In terms of language, I was thinking about the tremendous vitality of both the Yiddish language and nautical argot. And about how the use of multiple languages in a single sentence make that sentence more energetic and supercharged--and rich in association. Once I started seeing how some old fashioned nautical-sounding words bumped up against Yiddish phrases, I found 'my' voice (or, actually, my parrot narrator's voice.)

I was thinking also thinking generally about identity, history, oppression, the self, masks. And money.

What genre does your book fall under?


Great Canadian Jewish pirate novel? Tragi-comic-bildungsroman-swashbuckling-metaphysical-satiric-post-colonial-linguistic best seller?

Which actors would you choose to play your characters in a movie rendition?


It’s narrated by an immortal gay Yiddish speaking African Grey parrot. I’d be pretty flexible about which parrot plays the narrator and try to not to typecast. As for Moishe, my Yiddish pirate, I can imagine a cross between Woody Allen, Henny Youngman, Leonard Cohen and Jake Gyllenhaal with a bit of Errol Flynn and Johnny Depp through in for good measure. My protagonist has many qualities innocence, wonder, anger, pain, cruelty, tenderness, bitterness, nostalgia, love, humour, regret, giddiness, faithfulness...When the book begins he is thirteen. He's an old man when it ends.

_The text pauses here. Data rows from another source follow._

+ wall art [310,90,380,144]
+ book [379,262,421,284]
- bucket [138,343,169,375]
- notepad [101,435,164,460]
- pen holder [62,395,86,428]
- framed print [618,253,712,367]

There are several love interests. Only a few are parrots. The two significant women characters are a young native woman. Strong and charismatic. There is a young Spanish Jewish girl who (I think) returns (plot spoiler...) as an old woman. I'm not sure who should play these characters.

I confess that I have had a fantasy that the fantastic Coen Brothers make a film out of the book. I'd let them decide who should act in it. I mean, if they ask nicely.

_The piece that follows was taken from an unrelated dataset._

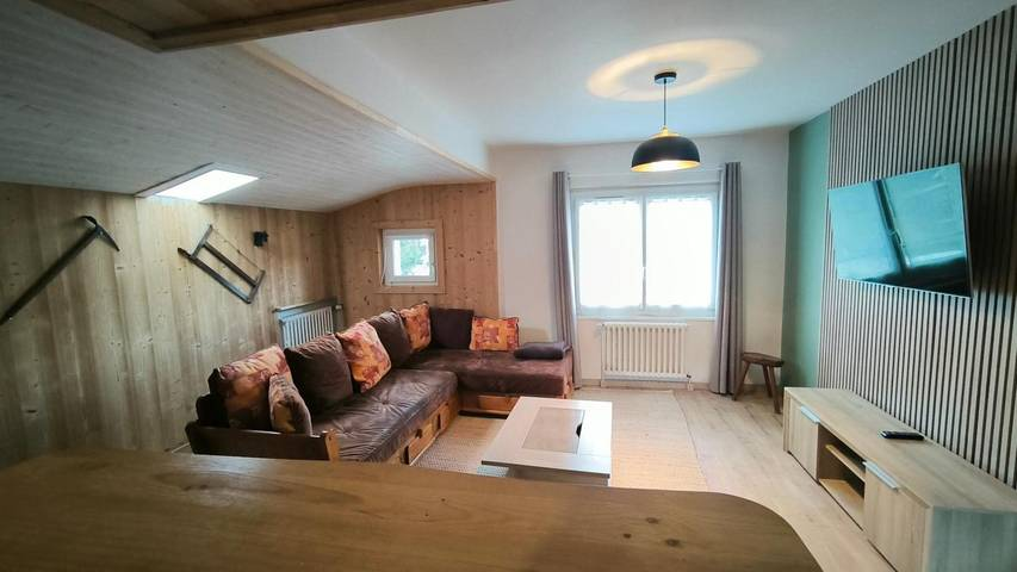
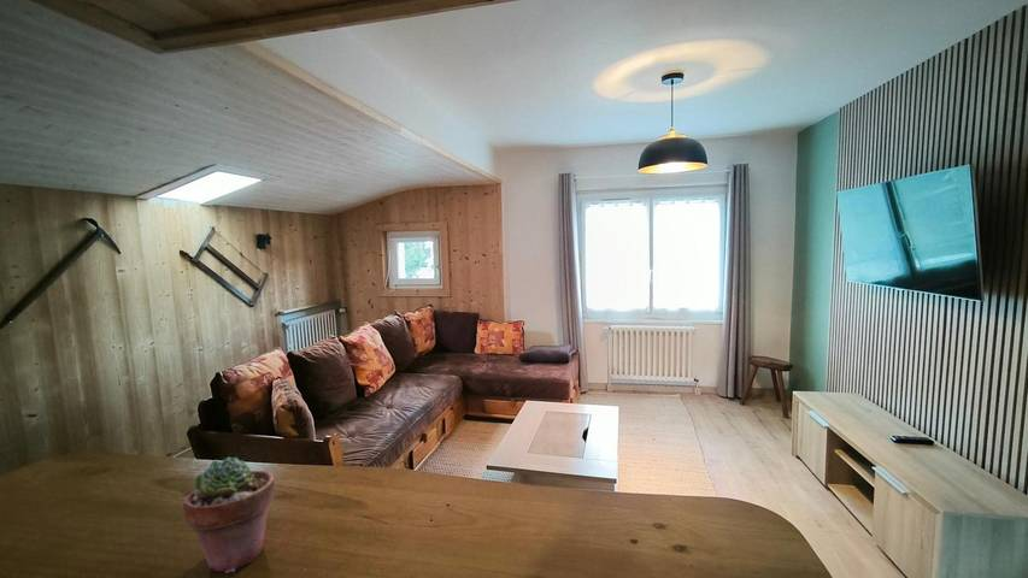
+ potted succulent [182,455,276,576]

Will your book be self-published or represented by an agency?


I have had some interesting discussions with an agent. And Johnny Depp why don't you return my calls?

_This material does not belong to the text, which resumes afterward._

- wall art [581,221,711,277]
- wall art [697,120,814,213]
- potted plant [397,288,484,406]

How long did it take you to write the first draft of your manuscript?


Ask me in a couple months... I’ve written 82,000 words so far. I imagine the whole book being 110,000 words -- it seems that it'll will need about that much more to travel to where it needs to go. But, of course, that may change. If I come across any more great Yiddish parrot jokes.

What other books would you compare this story to within your genre?


I’m riffing off famous pirate books such as Sabbatini's Captain Blood and several works by Daniel Defoe. I'm inspired by the speculative history and polylinguisitc play of Michael Chabon's The Yiddish Policeman’s Union and by Juno Diaz's The Brief Wondrous Life of Oscar Wao.  I have also thought about Gulliver’s Travels, Candide, and a range of other models.

Who or what inspired you to write this book?


I’ve written many kinds of books, but never a full length adult novel and I wanted to explore (at last for me) what was possible. I was thinking about the tremendous complexity of culture, identity, self and language.

Are we formed by language and culture and must 'parrot' our received inheritance or can we use what we have received to form our own identity and self? Is this language and culture a filter through which we see ourselves and the world? A parrot can only use the words it has learned to speak and express self, but it can use and understand this verbal repertoire in its own way. Is this how it works with us?

My own family is Eastern European Jewish. My grandparents moved from there to South Africa. My parents moved to Northern Ireland. Then we moved when I was a child, to Canada. All places rich in complexity, memory, and discrimination.  The idea of wandering, seeking a homeland, as well as marginalization has a long history in Jewish culture. The further historical vision of Jews as soldiers against hostile forces, whether in Biblical or contemporary Israel provides another context for the novel.

What else about your book might pique the reader’s interest?

It’s full of Baroque language, terrible jokes, lots of plundered quotations and scenes, stolen poetry, blends humour with pathos, and begins with the word “Feh.”

I've tagged some writers including Jenny Hill, Gillian Chan, Marsha Skrypuch, Jennifer LoveGrove, and Stuart Ross. I'll post links as they arrive.